>> start GIVEN RECORDS
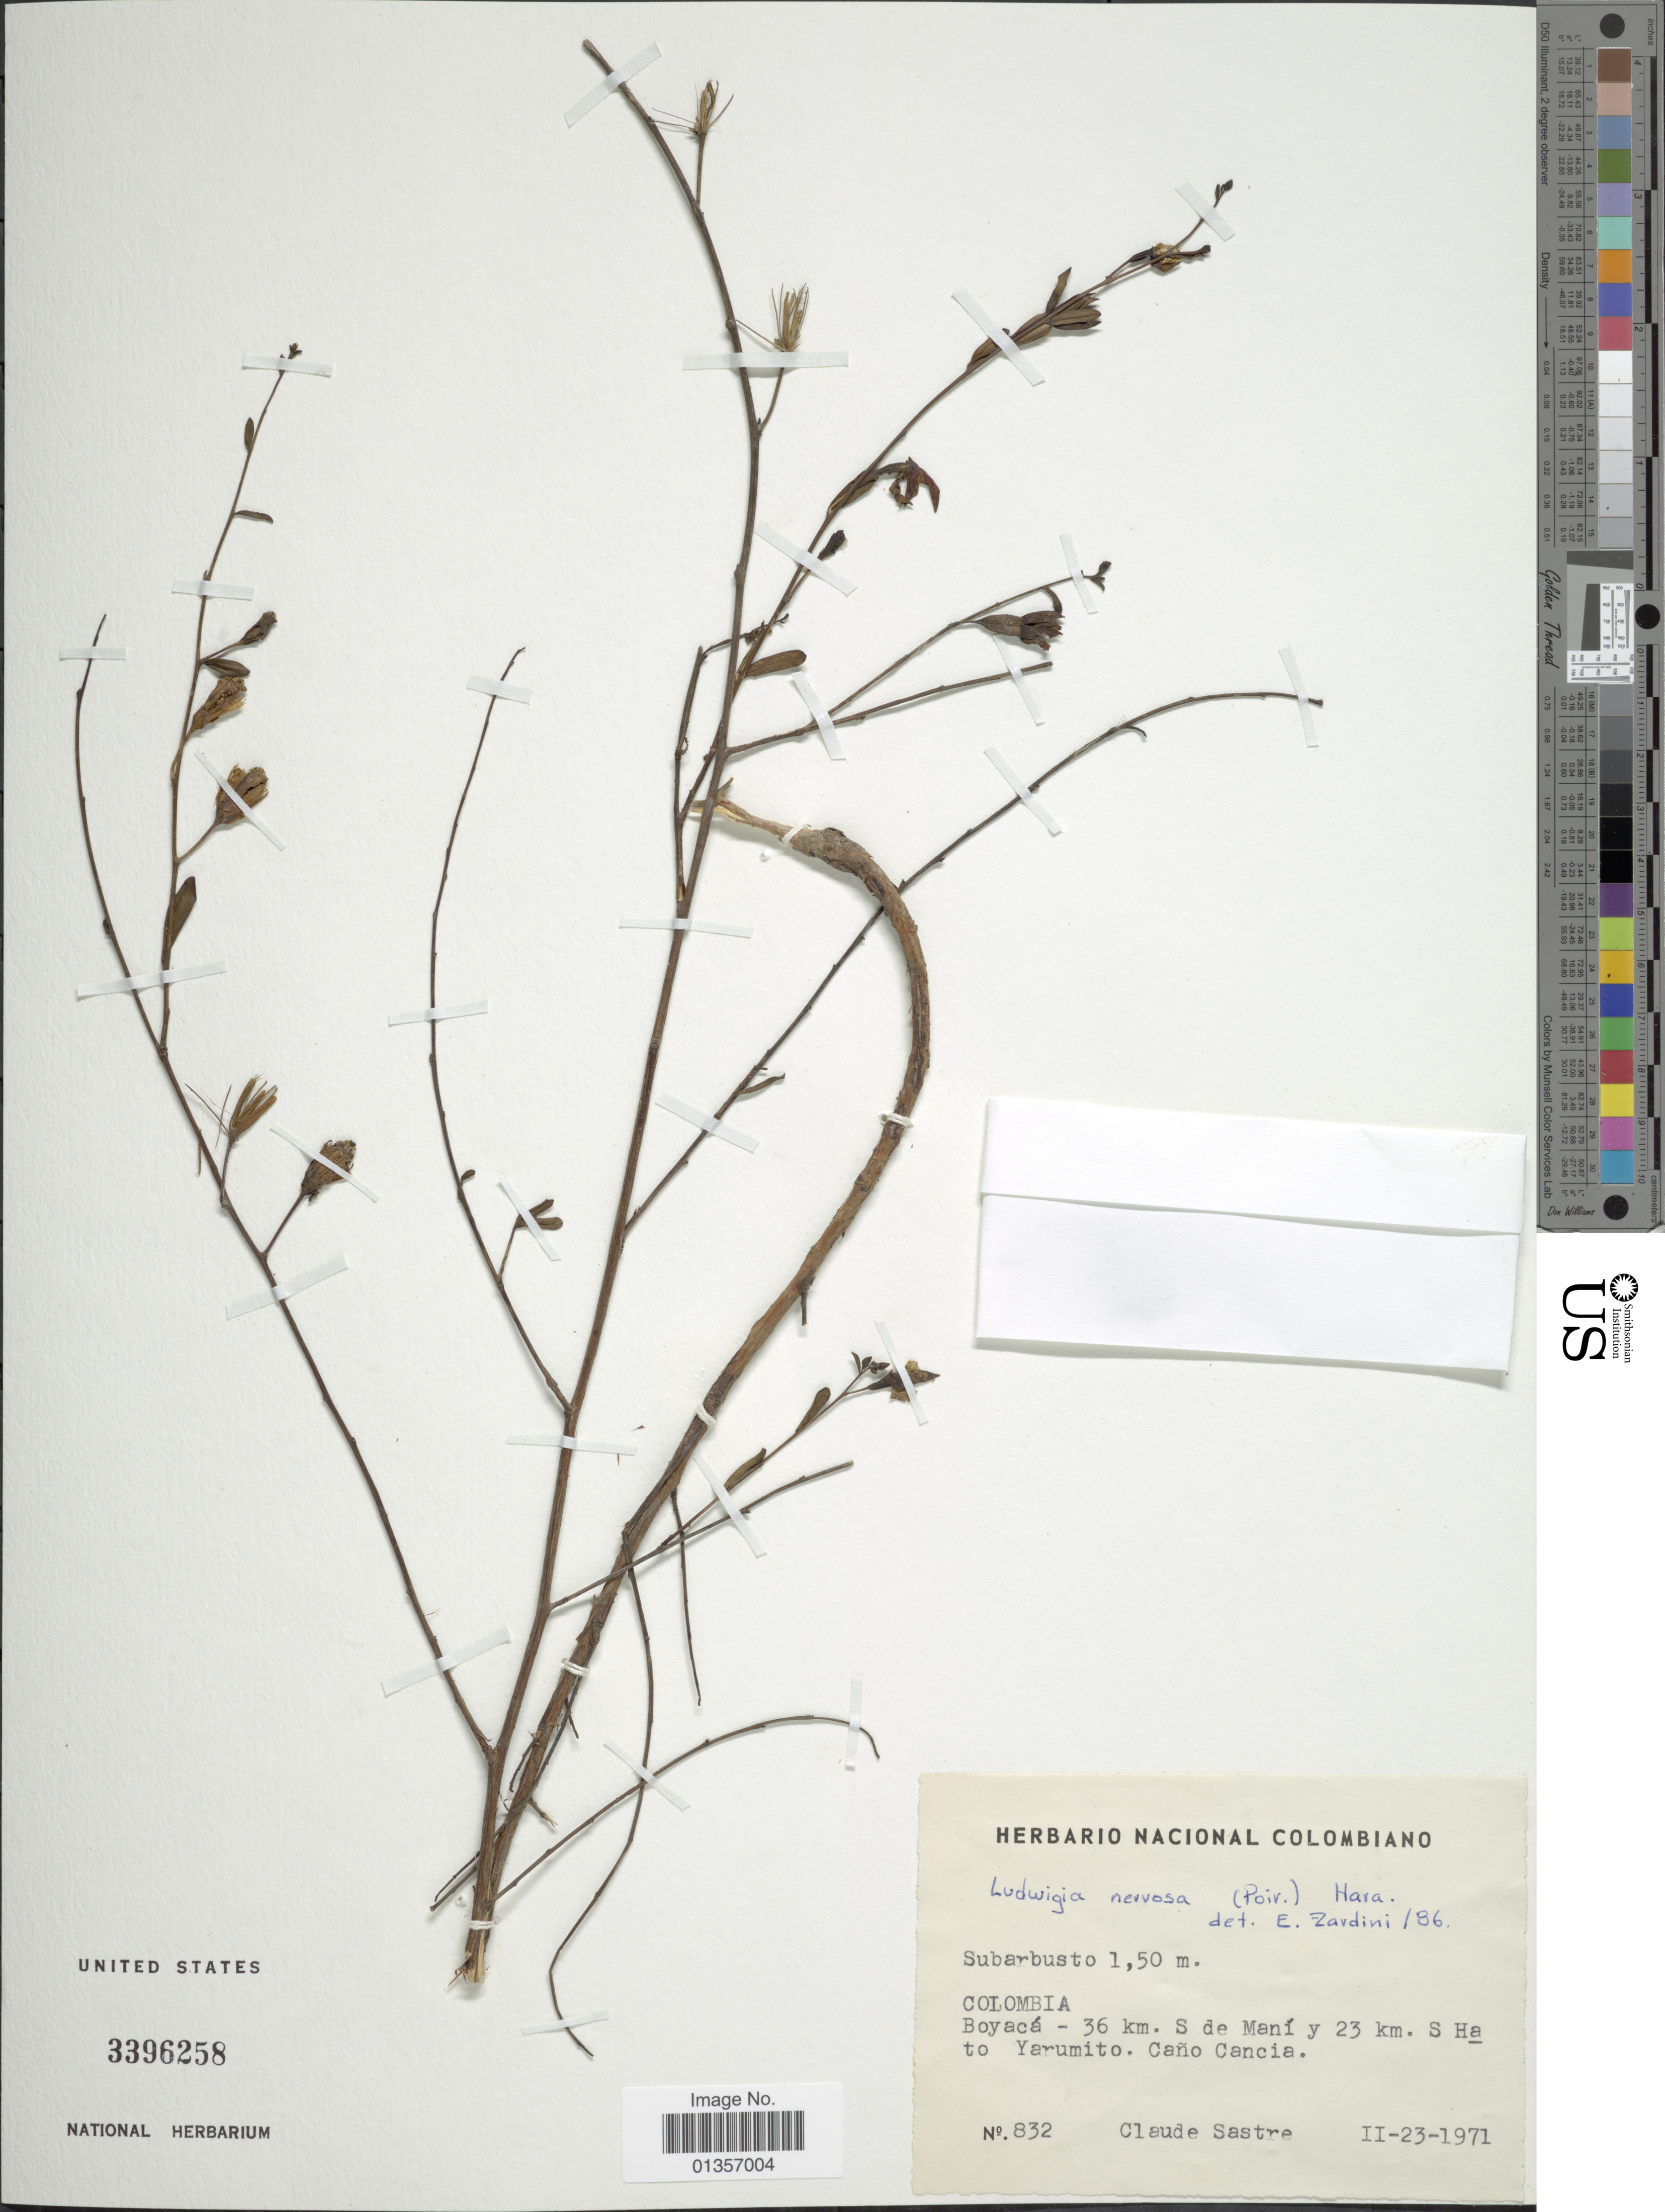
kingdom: Plantae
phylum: Tracheophyta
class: Magnoliopsida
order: Myrtales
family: Onagraceae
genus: Ludwigia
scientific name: Ludwigia nervosa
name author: (Poir.) H. Hara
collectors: C. H. L. Sastre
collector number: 832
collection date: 1971-02-23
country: Colombia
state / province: Boyacá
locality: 36 km. S. de Maní y 23 km. S Ha to Yarumito. Caño Cancia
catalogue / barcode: US 3396258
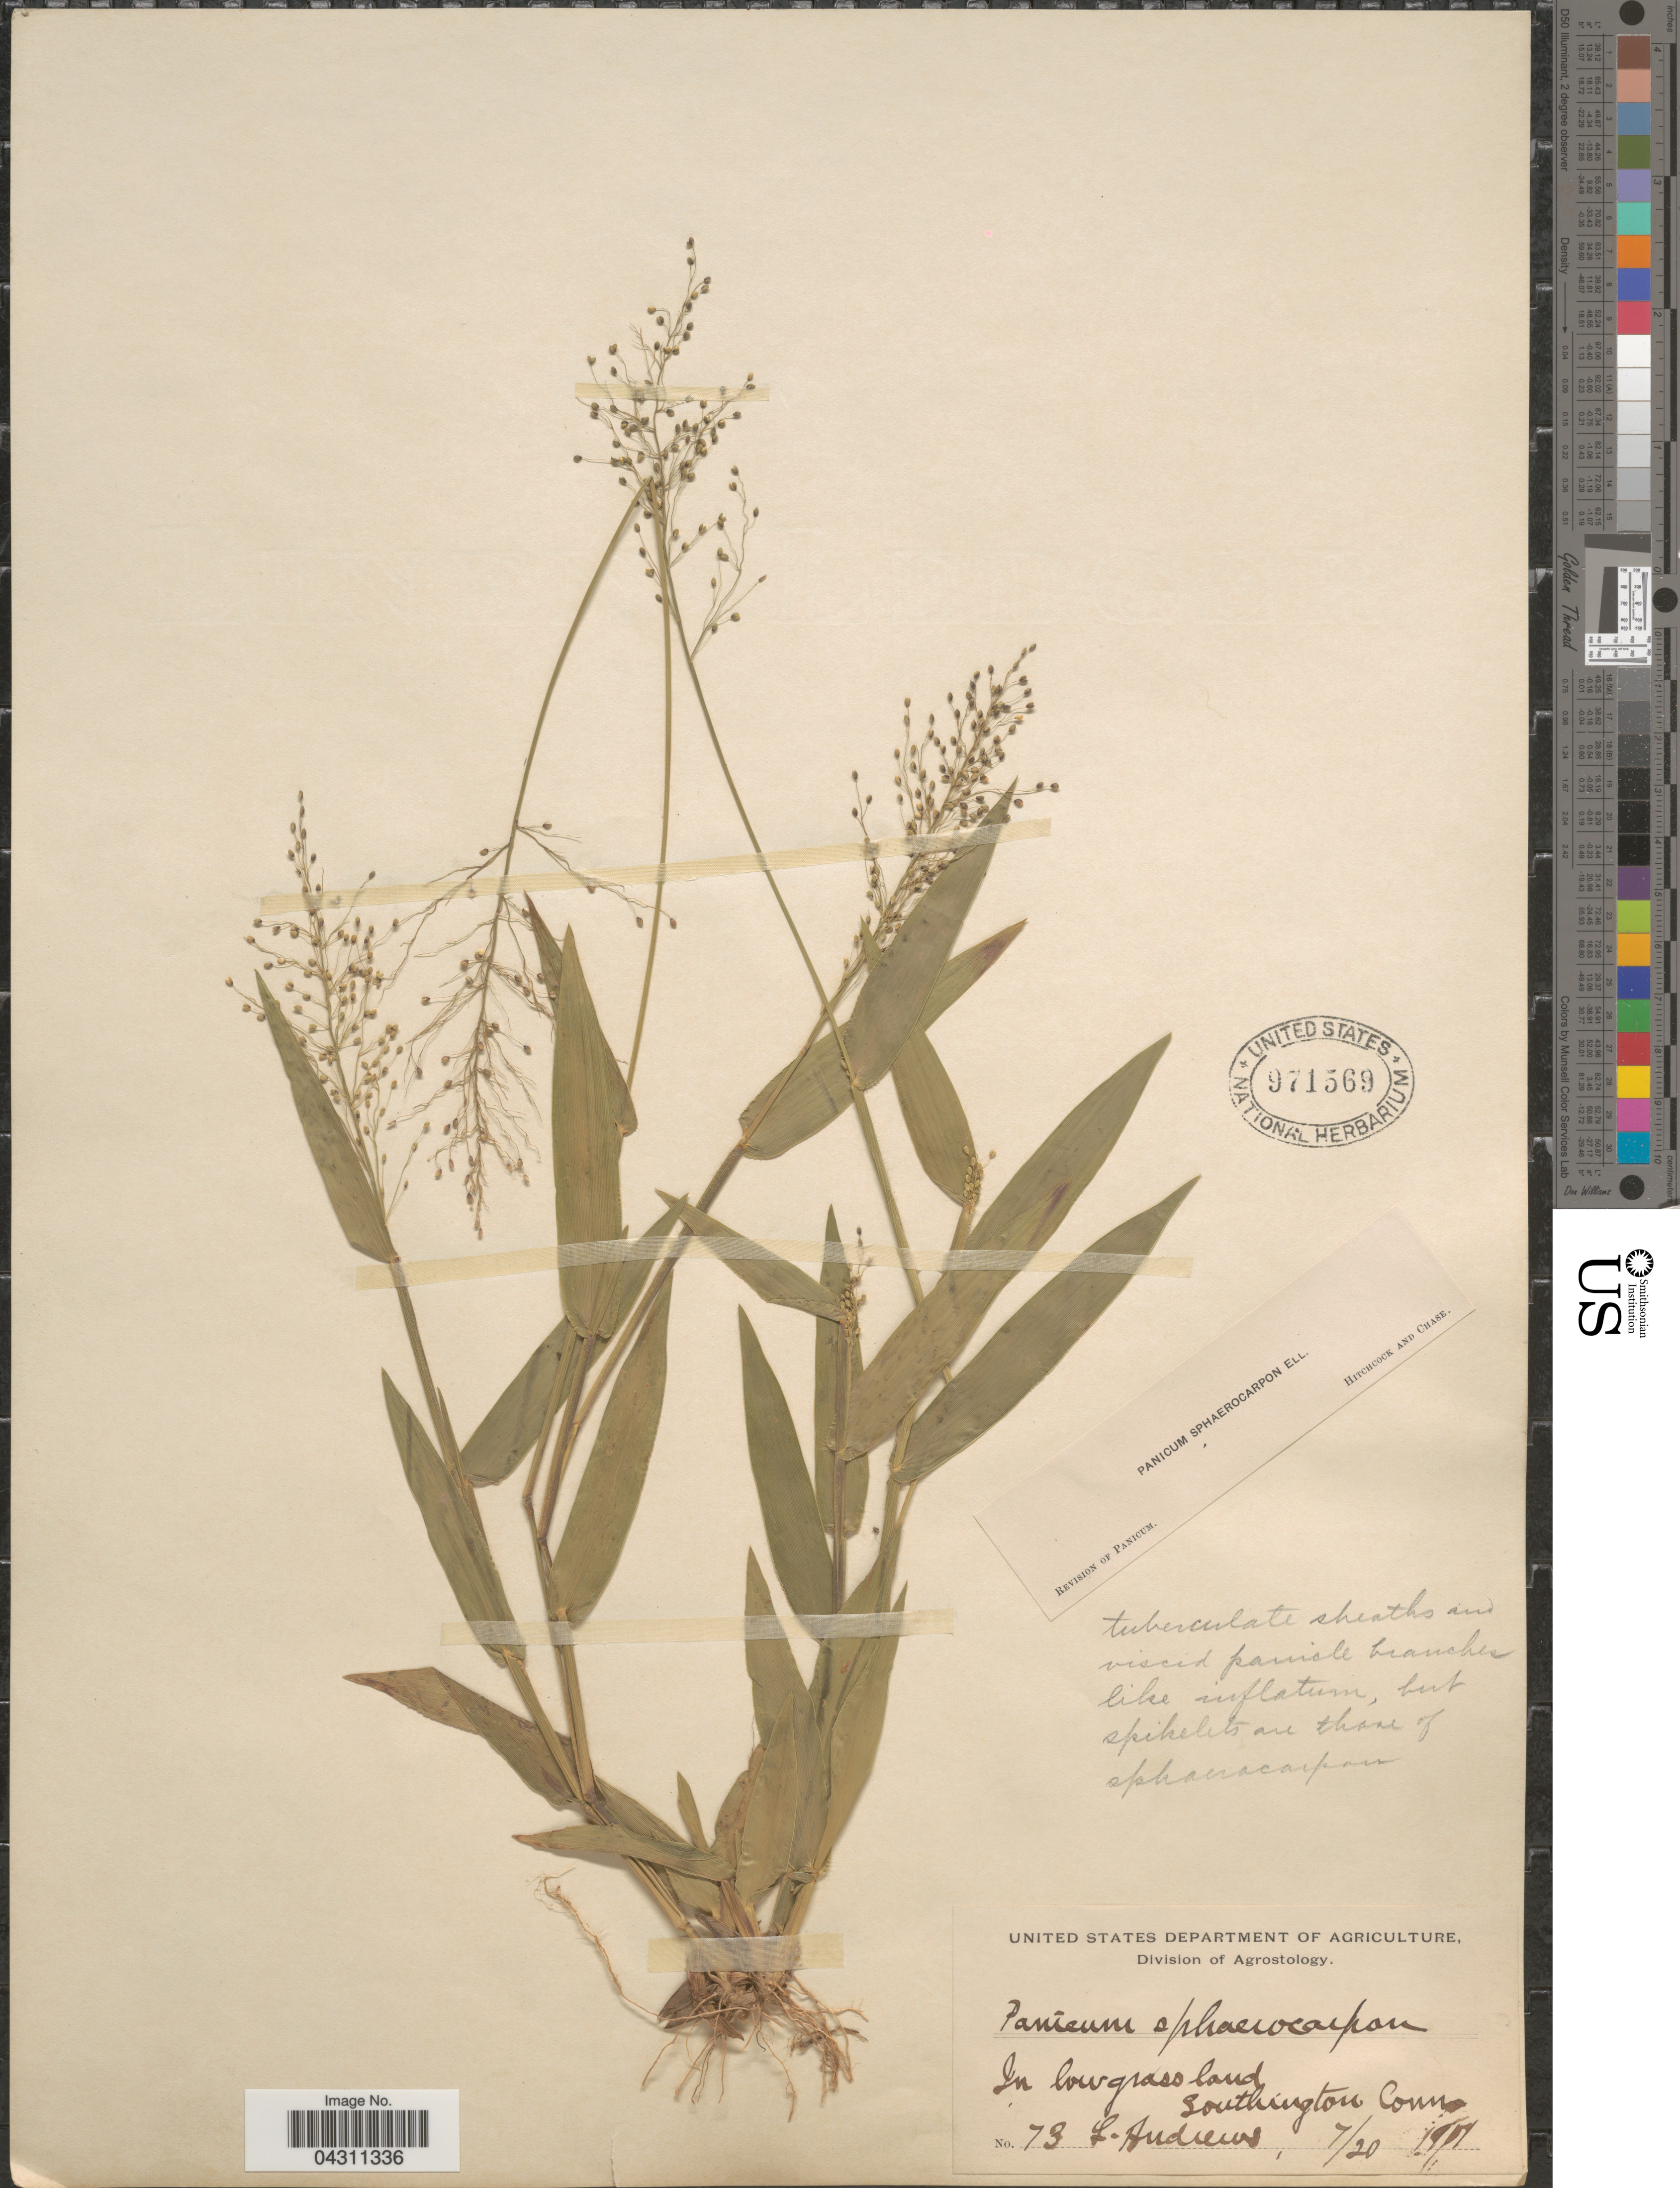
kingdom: Plantae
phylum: Tracheophyta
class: Liliopsida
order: Poales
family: Poaceae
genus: Dichanthelium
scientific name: Dichanthelium sphaerocarpon var. sphaerocarpon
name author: (Elliott) Gould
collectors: L. Andrews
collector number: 73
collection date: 1901-07-20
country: United States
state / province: Connecticut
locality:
>> end GIVEN RECORDS
| SET PROBLEM |
Put the lines above into a numbered list, skipping any blank lines and leaving out the pictures.

| RESPONSE |
1. kingdom: Plantae
2. phylum: Tracheophyta
3. class: Magnoliopsida
4. order: Myrtales
5. family: Onagraceae
6. genus: Ludwigia
7. scientific name: Ludwigia nervosa
8. name author: (Poir.) H. Hara
9. collectors: C. H. L. Sastre
10. collector number: 832
11. collection date: 1971-02-23
12. country: Colombia
13. state / province: Boyacá
14. locality: 36 km. S. de Maní y 23 km. S Ha to Yarumito. Caño Cancia
15. catalogue / barcode: US 3396258
16. kingdom: Plantae
17. phylum: Tracheophyta
18. class: Liliopsida
19. order: Poales
20. family: Poaceae
21. genus: Dichanthelium
22. scientific name: Dichanthelium sphaerocarpon var. sphaerocarpon
23. name author: (Elliott) Gould
24. collectors: L. Andrews
25. collector number: 73
26. collection date: 1901-07-20
27. country: United States
28. state / province: Connecticut
29. locality:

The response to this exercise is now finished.